**Written task:**
Copy out the listing below word for word, starting at the line with "10.38 is given." and continuing through the last line of the listing.

**Information shown:**
_ _ _ _ _ _ _

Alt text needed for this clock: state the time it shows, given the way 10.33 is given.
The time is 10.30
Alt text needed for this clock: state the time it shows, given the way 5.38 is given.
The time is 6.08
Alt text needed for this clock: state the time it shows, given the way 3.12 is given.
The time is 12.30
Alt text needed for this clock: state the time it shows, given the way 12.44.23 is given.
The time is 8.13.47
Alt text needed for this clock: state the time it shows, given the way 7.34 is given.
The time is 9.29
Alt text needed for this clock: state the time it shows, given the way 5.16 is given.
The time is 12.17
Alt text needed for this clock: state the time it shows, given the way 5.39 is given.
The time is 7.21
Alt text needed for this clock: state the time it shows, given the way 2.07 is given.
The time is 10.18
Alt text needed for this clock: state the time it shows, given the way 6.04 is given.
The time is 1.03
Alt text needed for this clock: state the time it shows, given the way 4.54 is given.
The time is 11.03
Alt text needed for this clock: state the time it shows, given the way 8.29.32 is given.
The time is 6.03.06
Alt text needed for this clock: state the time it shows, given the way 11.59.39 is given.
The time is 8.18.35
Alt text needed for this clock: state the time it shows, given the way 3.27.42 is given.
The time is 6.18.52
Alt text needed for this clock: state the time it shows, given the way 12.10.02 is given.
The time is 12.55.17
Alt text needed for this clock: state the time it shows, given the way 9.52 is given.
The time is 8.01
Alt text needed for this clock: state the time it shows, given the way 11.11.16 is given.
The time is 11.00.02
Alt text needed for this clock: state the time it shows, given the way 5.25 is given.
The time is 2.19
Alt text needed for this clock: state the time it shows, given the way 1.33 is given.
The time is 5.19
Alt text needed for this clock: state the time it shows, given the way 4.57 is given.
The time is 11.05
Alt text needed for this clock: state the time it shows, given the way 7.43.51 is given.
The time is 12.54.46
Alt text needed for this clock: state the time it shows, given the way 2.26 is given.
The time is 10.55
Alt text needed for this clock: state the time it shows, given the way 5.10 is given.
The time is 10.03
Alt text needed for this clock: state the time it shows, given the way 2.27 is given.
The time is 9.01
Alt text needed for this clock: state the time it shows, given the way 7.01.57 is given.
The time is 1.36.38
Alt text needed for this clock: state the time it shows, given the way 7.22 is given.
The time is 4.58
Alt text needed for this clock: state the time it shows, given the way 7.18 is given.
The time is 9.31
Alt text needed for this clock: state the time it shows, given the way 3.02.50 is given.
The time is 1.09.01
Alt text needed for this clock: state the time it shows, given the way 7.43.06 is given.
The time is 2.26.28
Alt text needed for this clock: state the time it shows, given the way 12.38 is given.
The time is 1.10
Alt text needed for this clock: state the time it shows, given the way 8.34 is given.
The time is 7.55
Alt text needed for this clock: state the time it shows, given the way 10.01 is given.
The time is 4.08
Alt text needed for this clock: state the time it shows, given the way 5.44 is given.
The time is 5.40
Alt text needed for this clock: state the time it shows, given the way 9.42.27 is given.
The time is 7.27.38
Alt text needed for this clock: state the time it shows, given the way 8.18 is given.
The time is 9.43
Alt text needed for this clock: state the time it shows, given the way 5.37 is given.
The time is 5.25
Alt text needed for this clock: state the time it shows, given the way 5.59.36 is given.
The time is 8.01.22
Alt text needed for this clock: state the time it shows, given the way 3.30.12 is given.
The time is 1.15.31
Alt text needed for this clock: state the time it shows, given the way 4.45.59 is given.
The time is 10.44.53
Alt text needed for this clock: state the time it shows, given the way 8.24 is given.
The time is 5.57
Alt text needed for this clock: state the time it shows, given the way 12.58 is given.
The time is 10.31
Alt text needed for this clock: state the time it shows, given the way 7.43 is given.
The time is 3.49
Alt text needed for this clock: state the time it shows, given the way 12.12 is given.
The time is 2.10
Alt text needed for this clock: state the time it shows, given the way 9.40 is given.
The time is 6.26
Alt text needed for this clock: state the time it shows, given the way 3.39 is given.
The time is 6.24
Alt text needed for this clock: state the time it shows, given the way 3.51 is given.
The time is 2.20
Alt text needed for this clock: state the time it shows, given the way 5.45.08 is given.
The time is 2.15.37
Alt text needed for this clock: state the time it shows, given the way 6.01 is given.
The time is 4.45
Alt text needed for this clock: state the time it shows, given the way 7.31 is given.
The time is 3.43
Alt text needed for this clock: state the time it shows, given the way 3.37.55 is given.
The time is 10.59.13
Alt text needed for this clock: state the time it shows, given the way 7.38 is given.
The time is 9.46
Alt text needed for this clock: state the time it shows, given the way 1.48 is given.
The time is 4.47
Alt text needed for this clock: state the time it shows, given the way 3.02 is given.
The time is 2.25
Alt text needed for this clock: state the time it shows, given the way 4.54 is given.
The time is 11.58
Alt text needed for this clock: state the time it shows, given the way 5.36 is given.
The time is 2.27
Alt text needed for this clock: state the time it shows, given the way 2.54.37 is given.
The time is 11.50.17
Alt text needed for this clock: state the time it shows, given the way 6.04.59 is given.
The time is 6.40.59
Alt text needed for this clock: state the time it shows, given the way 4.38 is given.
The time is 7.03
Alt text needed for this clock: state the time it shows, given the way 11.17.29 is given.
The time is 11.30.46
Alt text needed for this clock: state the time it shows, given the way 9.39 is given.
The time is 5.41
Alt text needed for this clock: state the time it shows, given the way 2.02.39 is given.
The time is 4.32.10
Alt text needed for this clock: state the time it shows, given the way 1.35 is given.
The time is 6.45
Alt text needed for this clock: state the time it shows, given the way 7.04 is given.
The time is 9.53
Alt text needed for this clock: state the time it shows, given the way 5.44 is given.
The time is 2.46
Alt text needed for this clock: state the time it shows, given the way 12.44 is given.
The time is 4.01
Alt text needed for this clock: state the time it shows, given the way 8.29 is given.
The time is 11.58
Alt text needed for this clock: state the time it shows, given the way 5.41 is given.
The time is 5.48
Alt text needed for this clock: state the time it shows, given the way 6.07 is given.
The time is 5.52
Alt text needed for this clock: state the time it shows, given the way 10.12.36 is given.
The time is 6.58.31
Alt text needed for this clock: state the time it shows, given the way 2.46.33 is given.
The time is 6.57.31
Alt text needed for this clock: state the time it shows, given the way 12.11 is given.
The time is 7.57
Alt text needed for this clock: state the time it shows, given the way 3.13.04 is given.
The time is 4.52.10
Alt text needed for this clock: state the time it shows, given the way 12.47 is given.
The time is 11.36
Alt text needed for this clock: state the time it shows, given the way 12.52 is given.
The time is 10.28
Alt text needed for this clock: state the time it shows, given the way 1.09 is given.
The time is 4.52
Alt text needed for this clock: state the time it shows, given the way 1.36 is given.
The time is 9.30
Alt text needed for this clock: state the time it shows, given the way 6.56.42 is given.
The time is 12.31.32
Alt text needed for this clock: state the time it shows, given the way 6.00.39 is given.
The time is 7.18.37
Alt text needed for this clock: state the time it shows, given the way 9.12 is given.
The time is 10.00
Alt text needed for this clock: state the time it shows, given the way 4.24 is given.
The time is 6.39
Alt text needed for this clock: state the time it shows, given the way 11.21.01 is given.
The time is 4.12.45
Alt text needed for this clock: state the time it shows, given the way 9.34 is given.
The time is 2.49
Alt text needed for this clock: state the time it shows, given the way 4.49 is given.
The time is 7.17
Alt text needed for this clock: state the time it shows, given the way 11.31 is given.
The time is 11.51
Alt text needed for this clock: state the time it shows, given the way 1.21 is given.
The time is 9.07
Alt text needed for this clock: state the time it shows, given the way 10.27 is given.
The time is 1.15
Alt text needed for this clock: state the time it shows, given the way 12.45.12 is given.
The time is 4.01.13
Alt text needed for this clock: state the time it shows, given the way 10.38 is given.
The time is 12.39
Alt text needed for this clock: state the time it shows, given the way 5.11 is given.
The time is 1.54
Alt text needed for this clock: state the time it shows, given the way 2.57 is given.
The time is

_ _ _ _ _ _ _

**Solution for this task:**
Alt text needed for this clock: state the time it shows, given the way 10.38 is given.
The time is 12.39
Alt text needed for this clock: state the time it shows, given the way 5.11 is given.
The time is 1.54
Alt text needed for this clock: state the time it shows, given the way 2.57 is given.
The time is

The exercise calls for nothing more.